1 En als het besloten was, dat wij naar Italie zouden afvaren, leverden zij Paulus en enige andere gevangenen, over aan een hoofdman over honderd, met name Julius van de keizerlijke bende.

1 When it was decided that we would sail for Italy, they proceeded to deliver Paul and some other prisoners to a centurion of the Augustan cohort named Julius.

2 En in een Adramyttenisch schip gegaan zijnde, alzo wij de plaatsen langs Azie bevaren zouden, voeren wij af; en Aristarchus, de Macedonier van Thessalonica, was met ons.
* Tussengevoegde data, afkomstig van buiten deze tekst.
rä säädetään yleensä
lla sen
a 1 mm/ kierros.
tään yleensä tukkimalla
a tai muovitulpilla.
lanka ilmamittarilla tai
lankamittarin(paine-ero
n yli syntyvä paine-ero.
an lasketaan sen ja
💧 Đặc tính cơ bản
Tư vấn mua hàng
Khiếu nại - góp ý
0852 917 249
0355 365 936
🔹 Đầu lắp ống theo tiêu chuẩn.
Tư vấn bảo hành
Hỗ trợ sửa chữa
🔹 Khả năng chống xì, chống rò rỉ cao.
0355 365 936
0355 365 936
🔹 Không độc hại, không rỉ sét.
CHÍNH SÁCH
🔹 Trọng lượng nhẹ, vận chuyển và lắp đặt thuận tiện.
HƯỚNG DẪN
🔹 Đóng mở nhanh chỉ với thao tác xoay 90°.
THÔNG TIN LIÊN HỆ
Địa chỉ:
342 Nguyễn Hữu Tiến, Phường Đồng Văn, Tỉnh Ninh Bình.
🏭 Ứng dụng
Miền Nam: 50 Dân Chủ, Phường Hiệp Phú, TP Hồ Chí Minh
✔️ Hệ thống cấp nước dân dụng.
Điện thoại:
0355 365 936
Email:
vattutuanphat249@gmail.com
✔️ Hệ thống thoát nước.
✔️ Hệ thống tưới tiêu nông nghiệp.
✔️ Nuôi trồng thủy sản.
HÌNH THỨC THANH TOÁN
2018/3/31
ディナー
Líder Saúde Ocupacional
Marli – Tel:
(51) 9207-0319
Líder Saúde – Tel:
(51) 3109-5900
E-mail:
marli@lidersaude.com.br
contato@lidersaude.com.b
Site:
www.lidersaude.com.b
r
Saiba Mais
2 And embarking in an Adramyttian ship, which was about to sail to the regions along the coast of Asia, we put out to sea accompanied by Aristarchus, a Macedonian of Thessalonica.

3 En des anderen daags kwamen wij aan te Sidon. En Julius, vriendelijk met Paulus handelende, liet hem toe tot de vrienden te gaan, om van hen bezorgd te worden.

3 The next day we put in at Sidon; and Julius treated Paul with consideration and allowed him to go to his friends and receive care.

4 En van daar afgevaren zijnde, voeren wij onder Cyprus heen, omdat de winden ons tegen waren.

4 From there we put out to sea and sailed under the shelter of Cyprus because the winds were contrary.

5 En de zee, die langs Cilicie en Pamfylie is, doorgevaren zijnde, kwamen wij aan te Myra in Lycie.

5 When we had sailed through the sea along the coast of Cilicia and Pamphylia, we landed at Myra in Lycia.

6 En de hoofdman, aldaar een schip gevonden hebbende van Alexandrie, dat naar Italie voer, deed ons in hetzelve overgaan.

6 There the centurion found an Alexandrian ship sailing for Italy, and he put us aboard it.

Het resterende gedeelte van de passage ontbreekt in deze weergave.